### Problem description:
Quote the whole listing word for word. Do not include the pictures.

### Supplied material:
_ _ _

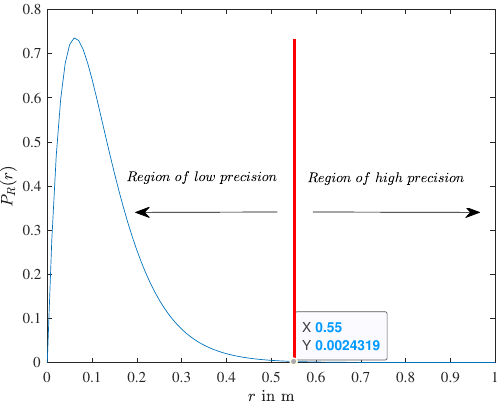
Figure 5. Error probability followed by the distance. As it is shown in Figure 5, the precision of the proposed method is robust when we are approaching the barrier of one meter. The precision becomes weak while approaching the origin. At distance greater than 0.55 m the error probability tends to the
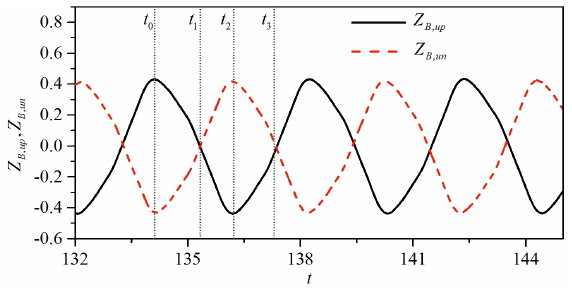
Figure 12. Time evolutions of the transverse displacements of points B 1 and B 2 at G z = 3.0.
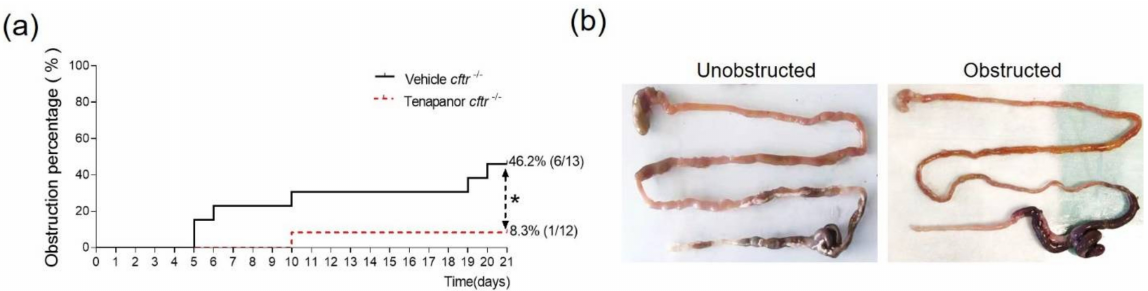
Figure 3. Significantly lower incidence of obstructions in tenapanor-treated cftr − / − mice. ( a ) Treat- ment with tenapanor resulted in a significant reduction in the incidence of intestinal obstructions in cftr − / − mice compared to the vehicle-treated cftr − / − mice. ( b ) A representative image of the obstruction between the ileum and proximal colon is shown. All mice but one were suspected to have suffered an obstruction while alive and were sacrificed prior to death. * p <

_ _ _

### Result of this exercise:
Figure 5. Error probability followed by the distance. As it is shown in Figure 5, the precision of the proposed method is robust when we are approaching the barrier of one meter. The precision becomes weak while approaching the origin. At distance greater than 0.55 m the error probability tends to the
Figure 12. Time evolutions of the transverse displacements of points B 1 and B 2 at G z = 3.0.
Figure 3. Significantly lower incidence of obstructions in tenapanor-treated cftr − / − mice. ( a ) Treat- ment with tenapanor resulted in a significant reduction in the incidence of intestinal obstructions in cftr − / − mice compared to the vehicle-treated cftr − / − mice. ( b ) A representative image of the obstruction between the ileum and proximal colon is shown. All mice but one were suspected to have suffered an obstruction while alive and were sacrificed prior to death. * p <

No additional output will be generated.